COLUMBUS, Ohio (WCMH) – Hundreds of lives were lost to violence in Columbus in 2021, leaving hundreds of families still dealing with heartbreak.

Columbus Public Health is making sure the victims and their families are not forgotten.

Whether walking or driving by the Columbus Public Health building, flags on the fence along Parsons Avenue are hard to miss, and that’s the point. Columbus Public Health hopes they make the public think about the toll violence is taking on the city.

Black and red flags attached to flagpoles waving in the wind outside the building, each representing a life lost to violence in Columbus in 2021.

One of those flags is for Victoria Landrum and Mark Payne’s 27-year-old son Marcus, who they said was always trying to make those around him better. Marcus was shot and killed last summer.

“He was a human being that didn’t deserve to be murdered,” Landrum said. “He deserves to be walking around in the community.”

Another flag is for 19-year-old Cameron Kates. His mother Mechell Blair said he was a helper. Kates was shot and killed last spring.

“I would take my son back in a heartbeat for those flags to not be here,” she said. “Just as all the other mothers feel the same way.”

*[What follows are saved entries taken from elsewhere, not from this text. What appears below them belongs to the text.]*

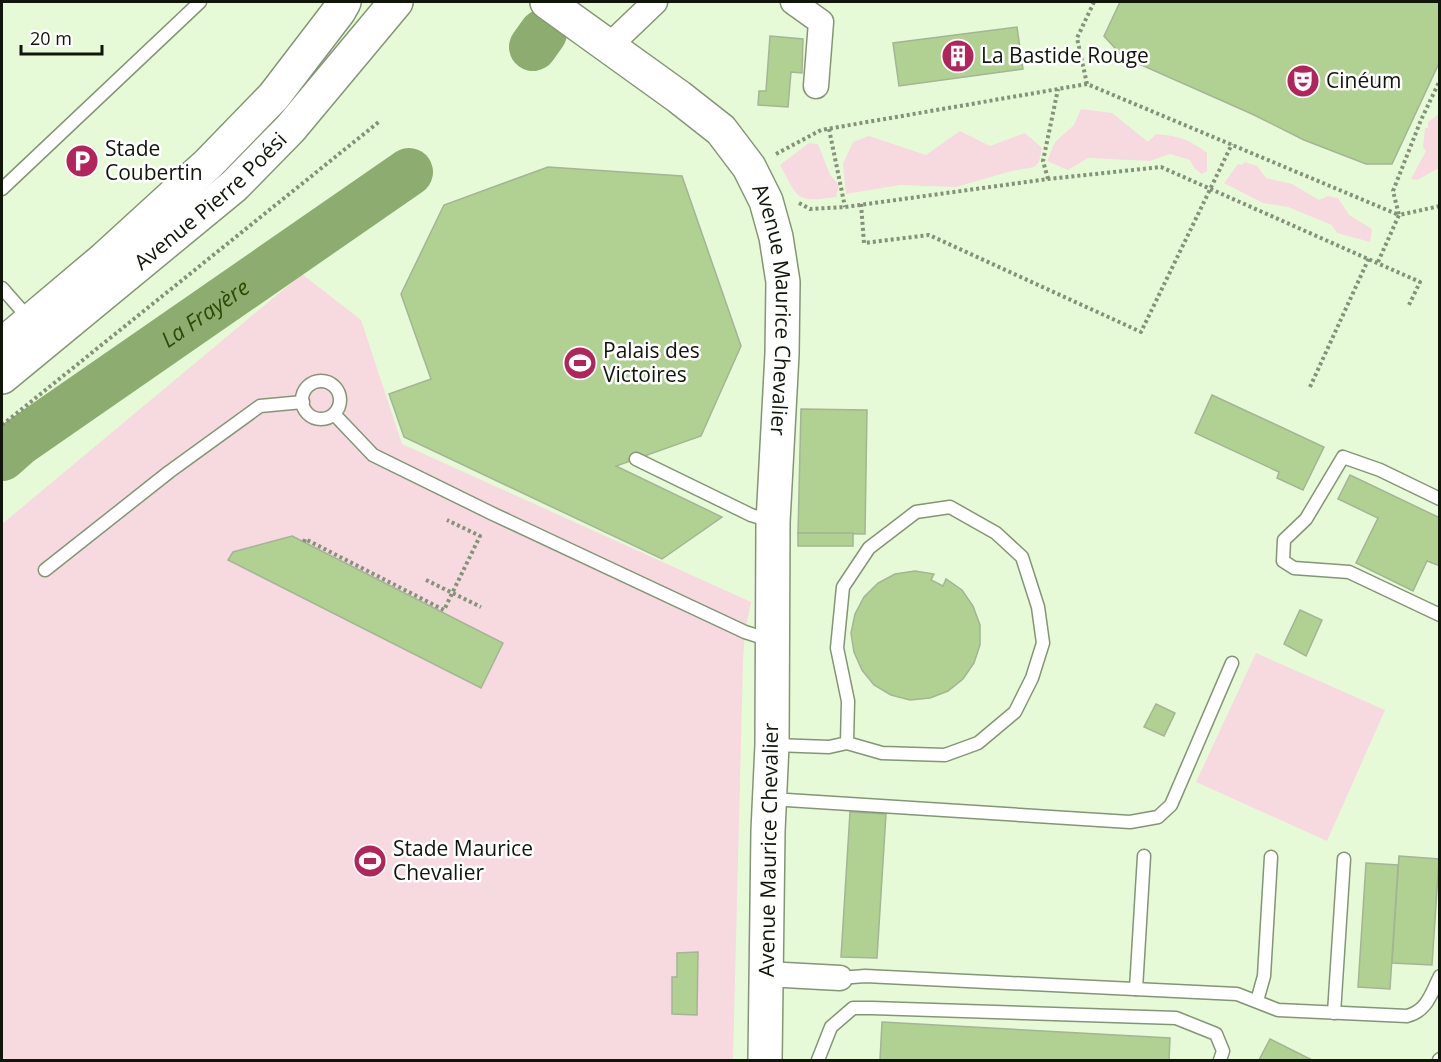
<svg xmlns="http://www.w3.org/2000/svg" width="1441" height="1062" font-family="'Open Sans',sans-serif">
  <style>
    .green { fill: #f7d9e0 }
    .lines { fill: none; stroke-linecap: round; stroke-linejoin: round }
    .river { stroke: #8dac6f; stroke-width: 48 }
    .building { fill: #b0d192; stroke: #a3b594; stroke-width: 1.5 }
    .lane-casing { stroke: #849576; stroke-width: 15 }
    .street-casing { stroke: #849576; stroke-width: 27 }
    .secondary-casing { stroke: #849576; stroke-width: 36 }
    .path { stroke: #85927a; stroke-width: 4; stroke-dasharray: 3 3; stroke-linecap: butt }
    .lane { stroke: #fff; stroke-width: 12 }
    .street { stroke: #fff; stroke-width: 24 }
    .secondary { stroke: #fff; stroke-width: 33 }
    .labels { text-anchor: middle; stroke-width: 5; stroke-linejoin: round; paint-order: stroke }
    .poi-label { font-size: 21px; fill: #10160a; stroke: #fff; text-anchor: start }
    .street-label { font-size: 21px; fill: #10160a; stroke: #fff }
    .water-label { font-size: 22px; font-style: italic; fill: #2d4a04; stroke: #fff }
  </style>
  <rect width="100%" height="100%" fill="#e7fad7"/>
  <g class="green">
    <path d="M1081,109L1112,113L1148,142L1156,134C1178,136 1189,139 1207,153V171L1202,174L1195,169L1190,160L1170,154L1150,161L1088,158L1068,170L1047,161L1055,142L1074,125Z"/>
    <path d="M1439,114V168L1417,180L1411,179L1426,151L1423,147L1425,128H1428V122Z"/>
    <path d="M960,131L990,146L1025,133L1042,148L1039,162L1034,167L1008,172L956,187L900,185L846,194L843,164L853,142L869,136L926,155Z"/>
    <path d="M809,143L818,144L830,175L839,185L836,197C795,203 799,199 780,165Z"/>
    <path d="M1245,162L1257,166L1266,178L1292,184L1319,200L1328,196L1338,198L1349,215L1372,229L1370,242L1337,233L1332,225L1288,207L1263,203L1224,183L1238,164L1242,165Z"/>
    <path d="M302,274L361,320L402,444L751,602L745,632L743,662L733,1060H2V524Z"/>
    <path d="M1256,653L1385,710L1327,841L1196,782Z"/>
  </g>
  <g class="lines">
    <g class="river">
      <path d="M533,47L543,33"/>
      <path id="s1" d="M2,457L19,442L409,172"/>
    </g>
  </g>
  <g class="building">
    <path d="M1120,2H1440V61L1392,164H1366L1304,140L1252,114L1123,57L1104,36Z"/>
    <path d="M1017,27L1023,69L899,86L893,43Z"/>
    <path d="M770,36L803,39L802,73L791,72L788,107L758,105L759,91H766Z"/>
    <path d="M548,167L682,176L741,346L701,436L616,466L722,517L662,559L404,437L389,394L431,379L401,294L444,205Z"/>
    <path d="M1212,395L1324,447L1303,490L1277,478L1279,472L1195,433Z"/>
    <path d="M801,409L867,410L865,534L798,533Z"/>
    <path d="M1350,475L1440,518V566L1427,561L1413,591L1356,563L1378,518L1338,499Z"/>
    <rect x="798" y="533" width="55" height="13"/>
    <path d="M292,536L503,643L481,688L228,560L233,552Z"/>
    <path d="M915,571L934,574L931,580L943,586L946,579L962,590L973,606L980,625V645L974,663L963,679L948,691L930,698L910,700L891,695L874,685L862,670L854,652L851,633L855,614L864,597L878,583L895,574Z"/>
    <path d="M1300,610L1322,620L1306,656L1284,644Z"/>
    <path d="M1156,704L1175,713L1164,736L1144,727Z"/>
    <path d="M850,812L886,814L877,958L841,957Z"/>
    <path d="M1399,856L1439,859L1432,965L1392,963Z"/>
    <path d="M1366,863L1398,865L1390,989L1358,987Z"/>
    <path d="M698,952L697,1015L672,1014V977H677V953Z"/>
    <path d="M882,1022L1170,1038L1169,1060H880Z"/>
    <path d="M1270,1039L1312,1060H1259Z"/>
  </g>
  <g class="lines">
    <defs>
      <g id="lane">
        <path d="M2,189L200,2"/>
        <path d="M2,288L31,321"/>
        <circle cx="321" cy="400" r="19"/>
        <path d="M334,414L373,455L491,513L745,632L770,640"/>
        <path d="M636,459L751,515L771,521"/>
        <path d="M1440,499L1380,470L1343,457L1306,519L1284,540L1283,561L1294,568L1349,572L1440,615"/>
        <path d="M45,570L169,472L260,406L303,402"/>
        <path d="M774,745L829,747L847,743L848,701L837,648L843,587L869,548L916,512L950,507L996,533L1022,557L1038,607L1043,643L1032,678L1015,712L978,743L945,755L882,753L847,743"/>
        <path d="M771,799L1130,822L1158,817L1171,805L1232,663"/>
        <path d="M840,978L865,976L1237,994L1278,1010L1407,1016C1427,1011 1431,994 1440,976"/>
        <path d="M1136,989L1144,856"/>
        <path d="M1257,1001L1264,976L1271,857"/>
        <path d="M1334,1013L1344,859"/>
        <path d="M818,1060L831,1027L853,1008H872L1176,1018L1216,1034L1223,1051L1220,1060"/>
        <path d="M1439,1060L1440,1059"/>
      </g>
      <g id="street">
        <path d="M793,2L821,22L816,86"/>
        <path d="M609,46L655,2"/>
        <path d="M766,974L840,978"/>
      </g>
      <g id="secondary">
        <path id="s2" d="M547,2L679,97L721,130L749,167L766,201L776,237L783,282L782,354L773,522L772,745L768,831L765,1060"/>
        <path d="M2,345L104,259L208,164L274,96L339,11L344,2"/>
        <path id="s3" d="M2,377L234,186L290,129L396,2"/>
      </g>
    </defs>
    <use href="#lane" class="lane-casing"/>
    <use href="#street" class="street-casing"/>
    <use href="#secondary" class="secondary-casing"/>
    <g class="path">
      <path d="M1094,2L1077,38L1087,84L1399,215L1393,191L1421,120L1440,80"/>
      <path d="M829,129L845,207"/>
      <path d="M776,154L821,130L1087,84"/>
      <path d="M1048,179L1043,161L1058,89"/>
      <path d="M799,203L810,209L845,207L1048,179L1161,167L1420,282L1408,307"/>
      <path d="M861,204L864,243L929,235L1141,332L1232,144"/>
      <path d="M1378,262L1399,215L1440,206"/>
      <path d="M1310,387L1369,258"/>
      <path d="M2,425L380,121"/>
      <path d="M304,542L305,539L444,610L480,536L447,520"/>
      <path d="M426,580L481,607"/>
    </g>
    <use href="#lane" class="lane"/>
    <use href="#street" class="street"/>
    <use href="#secondary" class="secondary"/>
  </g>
  <defs>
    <symbol id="building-disc" viewBox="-11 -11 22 22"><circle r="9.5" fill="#b2245a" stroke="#fff"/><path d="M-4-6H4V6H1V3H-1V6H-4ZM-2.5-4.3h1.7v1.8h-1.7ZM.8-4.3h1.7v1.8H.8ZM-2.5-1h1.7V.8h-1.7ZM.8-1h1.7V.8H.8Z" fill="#fff"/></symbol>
    <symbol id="theatre-disc" viewBox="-11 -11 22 22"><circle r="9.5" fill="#b2245a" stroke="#fff"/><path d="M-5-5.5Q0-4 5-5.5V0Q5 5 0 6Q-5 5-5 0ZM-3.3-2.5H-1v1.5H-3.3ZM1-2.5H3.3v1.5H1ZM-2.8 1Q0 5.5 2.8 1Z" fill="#fff"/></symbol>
    <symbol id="parking-disc" viewBox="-11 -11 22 22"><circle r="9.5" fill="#b2245a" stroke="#fff"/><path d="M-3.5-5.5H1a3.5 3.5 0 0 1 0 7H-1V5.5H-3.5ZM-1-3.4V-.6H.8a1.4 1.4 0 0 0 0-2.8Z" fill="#fff"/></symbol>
    <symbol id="stadium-disc" viewBox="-11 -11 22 22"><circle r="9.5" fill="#b2245a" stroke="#fff"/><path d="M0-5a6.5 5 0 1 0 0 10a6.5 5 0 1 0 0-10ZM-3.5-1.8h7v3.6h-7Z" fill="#fff"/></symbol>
  </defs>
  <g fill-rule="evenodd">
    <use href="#building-disc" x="939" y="37" width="38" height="38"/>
    <use href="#theatre-disc" x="1284" y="62" width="38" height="38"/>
    <use href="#parking-disc" x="63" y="142" width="38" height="38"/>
    <use href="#stadium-disc" x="561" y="344" width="38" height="38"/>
    <use href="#stadium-disc" x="351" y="842" width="38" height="38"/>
  </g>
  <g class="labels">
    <g class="poi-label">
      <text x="981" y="63">La Bastide Rouge</text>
      <text x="1326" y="88">Cinéum</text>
      <text x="105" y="156">Stade<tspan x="105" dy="24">Coubertin</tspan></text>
      <text x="603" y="358">Palais des<tspan x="603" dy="24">Victoires</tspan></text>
      <text x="393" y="856">Stade Maurice<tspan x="393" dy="24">Chevalier</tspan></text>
    </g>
    <g class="street-label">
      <text dy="7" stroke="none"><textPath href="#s3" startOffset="273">Avenue Pierre Poési</textPath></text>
      <text dy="7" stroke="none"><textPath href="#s2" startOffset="410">Avenue Maurice Chevalier</textPath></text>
      <text transform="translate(769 850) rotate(-89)" y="7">Avenue Maurice Chevalier</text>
    </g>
    <g class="water-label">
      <text dy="8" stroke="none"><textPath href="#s1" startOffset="249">La Frayère</textPath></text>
    </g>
  </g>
  <rect width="1441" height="1062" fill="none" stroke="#10160a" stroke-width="6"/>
  <path d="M21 45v9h81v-9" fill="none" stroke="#10160a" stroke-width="3"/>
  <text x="30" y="45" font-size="18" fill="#10160a" stroke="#ffffff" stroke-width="4.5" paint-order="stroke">20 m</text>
</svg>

Two of 204 homicides last year. The Columbus Care Coalition putting up one flag for each life lost as part of National Crime Victims Rights Week. The coalition supports families of homicide victims.

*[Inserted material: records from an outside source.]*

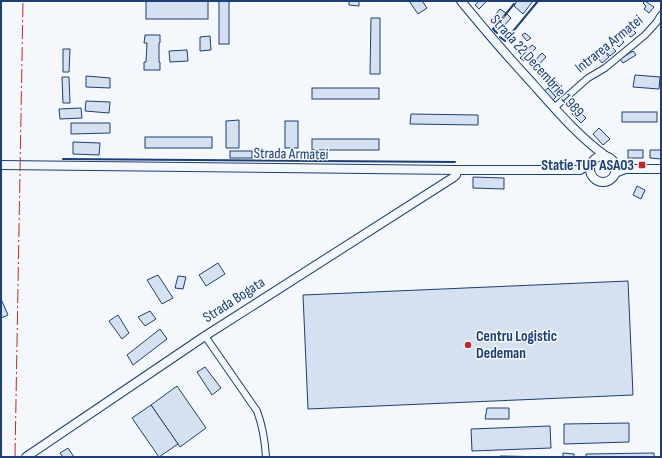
<svg xmlns="http://www.w3.org/2000/svg" width="662" height="458" font-family="'Sofia Sans Condensed',sans-serif">
  <rect width="100%" height="100%" fill="#f4f7fb"/>
  <!-- building -->
  <g fill="#d5e0f0" stroke="#1d3f73">
    <rect x="146" y="1" width="62" height="18"/>
    <rect x="219" y="1" width="10" height="43"/>
    <polygon points="349,1 359,1 359,6 349,5"/>
    <polygon points="409,1 422,1 427,8 418,14"/>
    <polygon points="479,1 487,1 479,9 475,5"/>
    <polygon points="517,1 533,1 523,14 514,6"/>
    <polygon points="645,1 654,7 649,13 644,9 646,6 643,3"/>
    <polygon points="500,9 506,13 496,25 491,20"/>
    <polygon points="507,14 511,18 504,26 500,22"/>
    <polygon points="371,18 380,18 380,74 370,74"/>
    <polygon points="630,27 636,33 631,37 624,32"/>
    <polygon points="525,33 531,38 527,41 522,35"/>
    <polygon points="145,35 160,35 160,43 159,43 159,62 160,62 160,70 144,70 144,62 146,62 147,43 144,43"/>
    <polygon points="210,36 211,50 200,51 200,37"/>
    <polygon points="618,36 624,42 619,47 613,41"/>
    <polygon points="532,45 536,48 524,61 520,58"/>
    <polygon points="612,47 616,51 610,56 606,52"/>
    <polygon points="63,49 70,49 69,72 63,72"/>
    <polygon points="187,50 188,61 170,62 169,51"/>
    <polygon points="604,51 609,57 602,63 597,57"/>
    <polygon points="633,51 636,55 623,63 620,59"/>
    <polygon points="542,53 546,57 534,70 530,66"/>
    <polygon points="635,75 660,77 659,89 633,87"/>
    <polygon points="86,76 110,78 110,88 86,87"/>
    <polygon points="62,77 69,77 70,103 63,103"/>
    <polygon points="556,81 560,85 556,89 560,94 556,97 548,88"/>
    <rect x="312" y="88" width="67" height="11"/>
    <polygon points="548,88 556,97 551,102 542,93"/>
    <polygon points="86,101 110,102 109,113 85,111"/>
    <polygon points="81,108 82,118 60,119 59,109"/>
    <polygon points="577,109 586,118 581,123 572,114"/>
    <rect x="622" y="112" width="35" height="10"/>
    <polygon points="411,114 478,115 478,125 410,124"/>
    <polygon points="239,120 239,148 226,148 226,121"/>
    <rect x="285" y="121" width="13" height="27"/>
    <polygon points="71,123 110,123 110,133 71,134"/>
    <polygon points="599,128 610,139 603,145 593,134"/>
    <rect x="145" y="137" width="67" height="11"/>
    <rect x="312" y="139" width="67" height="11"/>
    <polygon points="73,142 100,143 99,155 73,154"/>
    <rect x="628" y="150" width="15" height="8"/>
    <polygon points="650,150 661,150 661,159 650,158"/>
    <rect x="230" y="151" width="22" height="7"/>
    <polygon points="473,177 504,178 504,189 473,188"/>
    <polygon points="637,186 645,190 641,199 633,195"/>
    <polygon points="218,263 225,274 206,286 199,275"/>
    <polygon points="158,275 173,298 162,304 147,280"/>
    <polygon points="178,276 186,277 183,289 175,288"/>
    <polygon points="628,281 633,395 308,409 303,295"/>
    <polygon points="1,299 8,315 1,318"/>
    <polygon points="150,311 156,319 145,326 138,317"/>
    <polygon points="118,315 129,333 122,339 109,321"/>
    <polygon points="160,329 167,339 133,365 127,355"/>
    <polygon points="205,367 221,388 212,395 197,372"/>
    <polygon points="177,386 206,428 180,447 151,405"/>
    <polygon points="151,405 178,444 159,457 132,418"/>
    <polygon points="487,408 509,408 509,419 485,419"/>
    <polygon points="629,423 629,442 564,444 564,424"/>
    <polygon points="550,426 551,448 472,451 471,429"/>
    <polygon points="68,448 74,457 63,457 60,453"/>
    <polygon points="563,453 574,454 574,457 563,457"/>
    <polygon points="654,453 654,457 586,457 586,454"/>
    <polygon points="500,456 550,457 500,457"/>
  </g>
  <g fill="none" stroke-linecap="round" stroke-linejoin="round">
    <!-- minor casing -->
    <g stroke="#1d3f73" stroke-width="8">
      <g id="minor">
        <polyline points="554,108 588,78 605,68 645,35 656,23 661,15"/>
        <path d="M 205,336 L 257,411 C 263,427 265,441 266,457"/>
      </g>
    </g>
    <!-- major casing -->
    <g stroke="#1d3f73" stroke-width="10">
      <g id="major">
        <path d="M 461,1 C 484,29 508,57 533,84 C 556,110 579,137 607,157"/>
        <circle cx="603" cy="169" r="13"/>
        <polyline points="1,165 457,170 580,170 591,163"/>
        <polyline points="615,173 625,169 661,169"/>
        <polyline points="26,457 205,336 454,177 456,175 457,170"/>
      </g>
    </g>
    <!-- minor -->
    <use href="#minor" stroke="#f4f7fb" stroke-width="6"/>
    <!-- major -->
    <use href="#major" stroke="#f4f7fb" stroke-width="8"/>
    <!-- wall -->
    <g stroke="#1d3f73" stroke-width="2">
      <polyline points="505,15 514,4"/>
      <polyline points="497,33 493,29 498,24"/>
      <polyline points="500,37 505,41 538,1"/>
      <polyline points="63,159 455,162"/>
    </g>
    <!-- power -->
    <polyline stroke="#c62828" stroke-width="1" stroke-dasharray="14 3 2 3" stroke-linecap="butt" points="15,457 23,1"/>
  </g>
  <!-- markers -->
  <g fill="#c62828" stroke="#f4f7fb" stroke-width="1.5">
    <rect x="638" y="161" width="8" height="8" rx="2"/>
    <circle cx="468" cy="345" r="4"/>
  </g>
  <g text-anchor="middle" dominant-baseline="central" stroke-width="3" stroke-linejoin="round" paint-order="stroke">
    <!-- street labels -->
    <g font-size="15" fill="#1d3f73" stroke="#f4f7fb">
      <text transform="translate(609 44) rotate(-39)">Intrarea Armatei</text>
      <text transform="translate(537 66) rotate(48)">Strada 22 Decembrie 1989</text>
      <text transform="translate(291 154) rotate(1)">Strada Armatei</text>
      <text transform="translate(234 300) rotate(-33)">Strada Bogata</text>
    </g>
    <!-- poi labels -->
    <g font-size="15" font-weight="bold" fill="#1d3f73" stroke="#f4f7fb" text-anchor="end">
      <text x="634" y="165">Statie TUP ASA03</text>
      <text x="476" y="336" text-anchor="start">Centru Logistic<tspan x="476" dy="17">Dedeman</tspan></text>
    </g>
  </g>
  <!-- border -->
  <rect width="662" height="458" fill="none" stroke="#1d3f73" stroke-width="4"/>
</svg>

Neighborhood Social Services Section Chief Marian Stuckey said the memorial isn’t just to remember the lives lost, but also all the family members and other lives affected.

“To really make a statement that this is happening and it’s a type of loss that really requires, it requires healing and support, and we really have to provide that for our community,” she said.

The loved ones said they appreciate their children’s lives aren’t forgotten but wish the flags didn’t have to be place there in the first place.

“One is too many and that’s a lot of flags,” Blair said. “It has to stop. Enough is enough.”

Columbus Public Health has recognized National Crime Victims Rights Week before, but this is the first time they’ve put the flags out.